(Directions) Rewrite the forum post about a toddler's behavior, starting at the words "Firstly she isnt" and stopping after "have a chat .", with "patient" in place of "calm".
Text for analysis: Begin
Jamfirstnotcream · 17/03/2026 20:47

Myownones · 17/03/2026 20:14

I just wish I knew what had gotten into my toddler.

I know it’s a phase but it’s really getting me down.

It might help to think this is a developmental stage and actually normal
She is learning that there are things happening outside of her and also about control .
Her emotions are all over the place and she is learning to regulate them, not always successfully.
Firstly she isnt shouting at you, shes testing boundaries.
Its crucial to stay calm, firm but kind
Your reaction teaches them whats acceptable and how to emotionally regulate
Dont take it personally
Deep breaths
I didnt try to cajole mine,just let the storm ride out,then have a chat .

Name the emotion
Oh dear you are cross/ sad/worried

Be kind to yourself, they are exhausting
Nice bath, book, face mask

Are you getting any support?
Text for analysis: End
Entries supplied: Begin
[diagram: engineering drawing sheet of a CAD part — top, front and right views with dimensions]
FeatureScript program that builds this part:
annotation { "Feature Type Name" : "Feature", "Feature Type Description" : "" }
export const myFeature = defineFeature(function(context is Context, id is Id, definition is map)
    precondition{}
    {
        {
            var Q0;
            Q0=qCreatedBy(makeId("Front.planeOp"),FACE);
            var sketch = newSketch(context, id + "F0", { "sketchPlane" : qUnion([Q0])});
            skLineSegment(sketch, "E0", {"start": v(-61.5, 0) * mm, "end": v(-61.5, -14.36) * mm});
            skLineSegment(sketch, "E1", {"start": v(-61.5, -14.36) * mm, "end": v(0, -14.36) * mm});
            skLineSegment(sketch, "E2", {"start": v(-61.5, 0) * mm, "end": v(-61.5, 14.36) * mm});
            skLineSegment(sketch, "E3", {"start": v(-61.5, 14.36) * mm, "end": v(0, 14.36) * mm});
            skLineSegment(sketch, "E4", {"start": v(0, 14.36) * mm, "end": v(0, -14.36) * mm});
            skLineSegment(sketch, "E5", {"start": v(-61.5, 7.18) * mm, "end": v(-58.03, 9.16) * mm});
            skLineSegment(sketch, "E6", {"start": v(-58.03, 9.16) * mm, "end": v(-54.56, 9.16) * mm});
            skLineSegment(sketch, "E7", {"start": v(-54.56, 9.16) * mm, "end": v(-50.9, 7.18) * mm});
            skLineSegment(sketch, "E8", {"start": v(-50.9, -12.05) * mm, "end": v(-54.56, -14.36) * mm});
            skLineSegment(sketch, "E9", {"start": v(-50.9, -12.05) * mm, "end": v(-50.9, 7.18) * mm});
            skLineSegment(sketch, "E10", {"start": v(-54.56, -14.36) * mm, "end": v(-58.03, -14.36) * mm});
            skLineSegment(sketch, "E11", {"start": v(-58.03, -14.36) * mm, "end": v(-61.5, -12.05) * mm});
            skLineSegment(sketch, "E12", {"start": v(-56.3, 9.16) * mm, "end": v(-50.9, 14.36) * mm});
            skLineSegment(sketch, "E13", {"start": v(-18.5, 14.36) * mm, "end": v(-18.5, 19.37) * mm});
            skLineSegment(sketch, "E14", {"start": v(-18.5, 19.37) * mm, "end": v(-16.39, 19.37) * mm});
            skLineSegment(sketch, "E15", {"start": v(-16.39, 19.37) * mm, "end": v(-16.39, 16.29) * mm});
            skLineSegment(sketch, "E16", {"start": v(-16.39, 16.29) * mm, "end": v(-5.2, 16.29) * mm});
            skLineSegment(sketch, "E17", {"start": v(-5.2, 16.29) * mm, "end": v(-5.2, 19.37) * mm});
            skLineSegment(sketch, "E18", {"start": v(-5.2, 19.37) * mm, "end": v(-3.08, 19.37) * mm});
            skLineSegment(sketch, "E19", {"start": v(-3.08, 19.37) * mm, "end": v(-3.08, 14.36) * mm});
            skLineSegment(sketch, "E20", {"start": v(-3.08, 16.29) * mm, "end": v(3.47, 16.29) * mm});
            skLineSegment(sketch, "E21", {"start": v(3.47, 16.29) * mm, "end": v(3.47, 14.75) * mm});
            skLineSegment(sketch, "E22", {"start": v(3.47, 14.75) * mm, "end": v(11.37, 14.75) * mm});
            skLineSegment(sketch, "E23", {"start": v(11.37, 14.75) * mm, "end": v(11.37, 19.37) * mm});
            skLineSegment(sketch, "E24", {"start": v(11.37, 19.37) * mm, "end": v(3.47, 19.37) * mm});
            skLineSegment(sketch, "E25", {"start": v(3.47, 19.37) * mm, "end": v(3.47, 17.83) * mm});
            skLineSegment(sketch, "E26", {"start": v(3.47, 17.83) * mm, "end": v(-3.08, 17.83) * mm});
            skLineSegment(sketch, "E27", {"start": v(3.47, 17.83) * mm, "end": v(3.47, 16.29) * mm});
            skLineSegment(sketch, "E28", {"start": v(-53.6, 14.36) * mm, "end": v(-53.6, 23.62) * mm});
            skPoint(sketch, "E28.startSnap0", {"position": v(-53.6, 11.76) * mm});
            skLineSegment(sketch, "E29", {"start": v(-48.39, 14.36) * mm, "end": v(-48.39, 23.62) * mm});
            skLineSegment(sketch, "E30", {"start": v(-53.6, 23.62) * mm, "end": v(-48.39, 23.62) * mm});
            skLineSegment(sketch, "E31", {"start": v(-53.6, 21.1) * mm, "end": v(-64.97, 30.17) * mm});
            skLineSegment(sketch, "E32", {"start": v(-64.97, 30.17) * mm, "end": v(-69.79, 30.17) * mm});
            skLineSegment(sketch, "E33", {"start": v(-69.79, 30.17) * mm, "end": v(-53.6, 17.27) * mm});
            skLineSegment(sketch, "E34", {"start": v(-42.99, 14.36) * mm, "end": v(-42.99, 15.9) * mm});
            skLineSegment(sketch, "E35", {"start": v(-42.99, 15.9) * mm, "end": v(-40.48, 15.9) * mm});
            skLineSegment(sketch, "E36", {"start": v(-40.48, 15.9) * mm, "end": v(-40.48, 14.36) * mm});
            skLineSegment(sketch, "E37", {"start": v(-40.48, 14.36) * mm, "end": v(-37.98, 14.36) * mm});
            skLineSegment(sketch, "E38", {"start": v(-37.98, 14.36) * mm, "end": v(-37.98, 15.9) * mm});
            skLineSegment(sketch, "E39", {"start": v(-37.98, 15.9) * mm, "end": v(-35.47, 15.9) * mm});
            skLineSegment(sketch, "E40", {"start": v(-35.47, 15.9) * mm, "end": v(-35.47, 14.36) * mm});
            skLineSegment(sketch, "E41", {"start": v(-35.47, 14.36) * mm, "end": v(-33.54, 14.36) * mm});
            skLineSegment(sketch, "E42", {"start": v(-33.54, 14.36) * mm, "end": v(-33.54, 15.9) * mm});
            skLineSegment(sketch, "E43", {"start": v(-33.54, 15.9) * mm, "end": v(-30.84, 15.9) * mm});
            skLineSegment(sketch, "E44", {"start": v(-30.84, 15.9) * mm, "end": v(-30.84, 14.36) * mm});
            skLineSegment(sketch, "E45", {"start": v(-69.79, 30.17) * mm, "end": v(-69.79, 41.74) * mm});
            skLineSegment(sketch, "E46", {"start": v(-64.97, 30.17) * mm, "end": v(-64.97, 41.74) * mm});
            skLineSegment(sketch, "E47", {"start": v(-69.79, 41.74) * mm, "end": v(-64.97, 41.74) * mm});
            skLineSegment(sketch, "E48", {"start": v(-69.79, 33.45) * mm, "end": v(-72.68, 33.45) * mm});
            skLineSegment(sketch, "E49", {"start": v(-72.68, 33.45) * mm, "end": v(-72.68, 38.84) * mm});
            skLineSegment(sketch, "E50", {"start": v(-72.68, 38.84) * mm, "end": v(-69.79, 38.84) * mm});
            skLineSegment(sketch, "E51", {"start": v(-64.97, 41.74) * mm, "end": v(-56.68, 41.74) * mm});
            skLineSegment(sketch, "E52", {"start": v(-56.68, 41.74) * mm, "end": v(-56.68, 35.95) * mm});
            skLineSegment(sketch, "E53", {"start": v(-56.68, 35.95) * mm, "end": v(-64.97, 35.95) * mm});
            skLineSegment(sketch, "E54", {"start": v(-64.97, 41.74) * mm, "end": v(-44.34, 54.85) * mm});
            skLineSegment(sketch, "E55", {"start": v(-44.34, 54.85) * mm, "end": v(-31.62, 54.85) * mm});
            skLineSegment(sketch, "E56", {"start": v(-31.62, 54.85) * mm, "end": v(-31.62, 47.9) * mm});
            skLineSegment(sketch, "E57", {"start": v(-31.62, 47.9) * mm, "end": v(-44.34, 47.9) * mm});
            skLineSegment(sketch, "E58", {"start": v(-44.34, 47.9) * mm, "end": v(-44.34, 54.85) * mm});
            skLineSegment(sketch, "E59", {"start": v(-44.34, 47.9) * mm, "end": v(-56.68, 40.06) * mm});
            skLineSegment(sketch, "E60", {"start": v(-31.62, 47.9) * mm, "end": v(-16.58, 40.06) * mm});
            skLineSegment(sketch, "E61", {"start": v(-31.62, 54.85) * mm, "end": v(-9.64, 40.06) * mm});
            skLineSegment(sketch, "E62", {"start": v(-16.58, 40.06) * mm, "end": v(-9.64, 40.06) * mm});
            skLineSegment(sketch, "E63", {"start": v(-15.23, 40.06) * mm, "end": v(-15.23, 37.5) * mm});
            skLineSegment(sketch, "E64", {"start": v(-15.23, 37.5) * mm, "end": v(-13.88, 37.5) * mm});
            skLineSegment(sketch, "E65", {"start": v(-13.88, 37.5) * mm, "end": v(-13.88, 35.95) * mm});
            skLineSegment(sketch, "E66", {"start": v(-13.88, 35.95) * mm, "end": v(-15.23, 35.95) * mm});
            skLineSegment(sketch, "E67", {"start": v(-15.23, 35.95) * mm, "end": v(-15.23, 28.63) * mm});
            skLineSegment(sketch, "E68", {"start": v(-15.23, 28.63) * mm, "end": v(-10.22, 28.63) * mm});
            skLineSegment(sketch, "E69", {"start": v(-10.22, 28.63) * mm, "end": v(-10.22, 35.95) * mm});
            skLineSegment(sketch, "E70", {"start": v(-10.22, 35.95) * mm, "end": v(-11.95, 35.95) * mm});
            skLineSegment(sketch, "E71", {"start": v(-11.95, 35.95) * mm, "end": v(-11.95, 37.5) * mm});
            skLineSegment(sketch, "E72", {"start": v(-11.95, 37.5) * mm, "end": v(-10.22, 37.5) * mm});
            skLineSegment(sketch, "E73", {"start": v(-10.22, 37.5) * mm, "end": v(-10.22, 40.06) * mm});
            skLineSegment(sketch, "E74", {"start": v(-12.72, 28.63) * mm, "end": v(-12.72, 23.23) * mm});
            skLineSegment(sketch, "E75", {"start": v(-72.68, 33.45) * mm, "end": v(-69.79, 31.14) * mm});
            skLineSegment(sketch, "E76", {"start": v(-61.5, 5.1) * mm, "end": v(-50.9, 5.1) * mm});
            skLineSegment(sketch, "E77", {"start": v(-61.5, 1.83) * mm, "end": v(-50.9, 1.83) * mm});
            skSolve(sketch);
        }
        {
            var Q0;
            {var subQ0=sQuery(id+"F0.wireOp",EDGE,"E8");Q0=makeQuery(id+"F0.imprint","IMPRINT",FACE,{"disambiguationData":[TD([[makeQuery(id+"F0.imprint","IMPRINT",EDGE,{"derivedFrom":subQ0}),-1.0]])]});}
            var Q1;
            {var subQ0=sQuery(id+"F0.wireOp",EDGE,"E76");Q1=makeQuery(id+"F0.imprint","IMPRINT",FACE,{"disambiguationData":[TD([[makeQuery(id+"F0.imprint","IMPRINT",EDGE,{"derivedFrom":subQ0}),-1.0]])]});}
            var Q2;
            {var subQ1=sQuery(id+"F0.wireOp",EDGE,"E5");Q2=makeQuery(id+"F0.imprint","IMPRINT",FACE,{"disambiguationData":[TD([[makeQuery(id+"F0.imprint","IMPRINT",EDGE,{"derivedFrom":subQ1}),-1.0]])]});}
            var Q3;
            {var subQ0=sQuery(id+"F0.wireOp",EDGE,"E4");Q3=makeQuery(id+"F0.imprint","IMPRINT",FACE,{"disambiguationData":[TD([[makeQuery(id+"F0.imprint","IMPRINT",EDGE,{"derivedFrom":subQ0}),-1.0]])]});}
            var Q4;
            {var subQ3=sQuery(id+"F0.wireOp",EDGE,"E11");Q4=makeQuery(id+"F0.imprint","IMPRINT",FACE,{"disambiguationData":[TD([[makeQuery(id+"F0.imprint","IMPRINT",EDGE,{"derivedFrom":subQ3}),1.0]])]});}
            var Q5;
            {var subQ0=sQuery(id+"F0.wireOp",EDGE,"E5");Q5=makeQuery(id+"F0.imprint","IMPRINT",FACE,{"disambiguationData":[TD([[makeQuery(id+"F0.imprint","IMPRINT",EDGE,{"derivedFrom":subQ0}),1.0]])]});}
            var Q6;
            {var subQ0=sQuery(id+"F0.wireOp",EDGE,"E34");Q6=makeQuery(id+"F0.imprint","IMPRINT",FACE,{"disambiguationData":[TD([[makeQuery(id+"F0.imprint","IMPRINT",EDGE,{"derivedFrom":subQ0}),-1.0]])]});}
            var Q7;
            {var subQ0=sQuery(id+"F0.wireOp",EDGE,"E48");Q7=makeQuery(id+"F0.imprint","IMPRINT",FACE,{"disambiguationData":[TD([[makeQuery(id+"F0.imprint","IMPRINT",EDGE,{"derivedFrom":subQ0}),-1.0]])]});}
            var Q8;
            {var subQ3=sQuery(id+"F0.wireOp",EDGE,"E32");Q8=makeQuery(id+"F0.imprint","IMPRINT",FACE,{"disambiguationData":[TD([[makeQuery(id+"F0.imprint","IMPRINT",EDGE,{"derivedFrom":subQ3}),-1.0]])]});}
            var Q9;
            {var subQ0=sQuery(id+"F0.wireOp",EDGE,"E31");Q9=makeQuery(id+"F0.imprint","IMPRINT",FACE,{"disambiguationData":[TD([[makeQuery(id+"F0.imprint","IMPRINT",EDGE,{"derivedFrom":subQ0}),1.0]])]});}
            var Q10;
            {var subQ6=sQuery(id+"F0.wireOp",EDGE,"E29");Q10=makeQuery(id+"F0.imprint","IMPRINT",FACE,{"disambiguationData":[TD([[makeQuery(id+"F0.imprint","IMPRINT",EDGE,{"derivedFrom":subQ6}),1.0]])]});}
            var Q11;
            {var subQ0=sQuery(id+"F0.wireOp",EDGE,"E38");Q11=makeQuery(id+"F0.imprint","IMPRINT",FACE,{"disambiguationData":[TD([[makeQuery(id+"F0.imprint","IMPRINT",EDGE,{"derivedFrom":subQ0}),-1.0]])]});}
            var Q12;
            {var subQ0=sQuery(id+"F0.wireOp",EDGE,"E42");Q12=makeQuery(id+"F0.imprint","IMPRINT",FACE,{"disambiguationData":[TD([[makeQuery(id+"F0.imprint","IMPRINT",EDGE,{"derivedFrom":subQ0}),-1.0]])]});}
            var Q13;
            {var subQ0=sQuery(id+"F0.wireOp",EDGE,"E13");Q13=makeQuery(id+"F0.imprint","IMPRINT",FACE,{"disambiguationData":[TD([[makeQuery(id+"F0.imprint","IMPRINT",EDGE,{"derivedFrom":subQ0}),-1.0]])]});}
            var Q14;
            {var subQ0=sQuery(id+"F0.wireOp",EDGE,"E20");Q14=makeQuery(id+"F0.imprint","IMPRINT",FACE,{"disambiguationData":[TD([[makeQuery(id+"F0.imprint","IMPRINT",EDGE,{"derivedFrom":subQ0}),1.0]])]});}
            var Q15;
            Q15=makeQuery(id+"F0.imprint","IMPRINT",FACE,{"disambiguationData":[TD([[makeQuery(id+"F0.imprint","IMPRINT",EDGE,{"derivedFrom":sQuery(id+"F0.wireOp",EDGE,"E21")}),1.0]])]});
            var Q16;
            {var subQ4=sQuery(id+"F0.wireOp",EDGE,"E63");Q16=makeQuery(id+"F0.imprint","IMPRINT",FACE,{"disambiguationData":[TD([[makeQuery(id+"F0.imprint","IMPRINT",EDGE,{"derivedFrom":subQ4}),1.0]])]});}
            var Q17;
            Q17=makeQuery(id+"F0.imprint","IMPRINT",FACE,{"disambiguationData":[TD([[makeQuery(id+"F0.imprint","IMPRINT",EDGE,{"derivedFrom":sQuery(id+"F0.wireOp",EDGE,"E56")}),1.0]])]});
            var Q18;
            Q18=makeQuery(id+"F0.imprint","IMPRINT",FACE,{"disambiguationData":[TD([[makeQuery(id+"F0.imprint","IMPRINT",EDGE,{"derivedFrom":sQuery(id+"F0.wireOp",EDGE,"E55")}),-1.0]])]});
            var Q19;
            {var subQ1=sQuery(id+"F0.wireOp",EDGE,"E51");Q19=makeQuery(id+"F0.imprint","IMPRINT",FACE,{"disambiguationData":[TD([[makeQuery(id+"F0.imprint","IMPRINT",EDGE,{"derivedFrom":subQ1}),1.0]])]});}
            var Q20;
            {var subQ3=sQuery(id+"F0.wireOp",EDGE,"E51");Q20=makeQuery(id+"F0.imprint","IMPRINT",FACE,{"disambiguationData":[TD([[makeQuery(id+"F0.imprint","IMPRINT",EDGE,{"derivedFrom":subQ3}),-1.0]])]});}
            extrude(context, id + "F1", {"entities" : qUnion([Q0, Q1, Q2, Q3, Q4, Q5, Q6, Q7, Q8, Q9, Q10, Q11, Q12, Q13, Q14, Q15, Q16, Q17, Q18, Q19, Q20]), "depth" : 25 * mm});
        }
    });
Entries supplied: End
(Response to the task)
Firstly she isnt shouting at you, shes testing boundaries.
Its crucial to stay patient, firm but kind
Your reaction teaches them whats acceptable and how to emotionally regulate
Dont take it personally
Deep breaths
I didnt try to cajole mine,just let the storm ride out,then have a chat .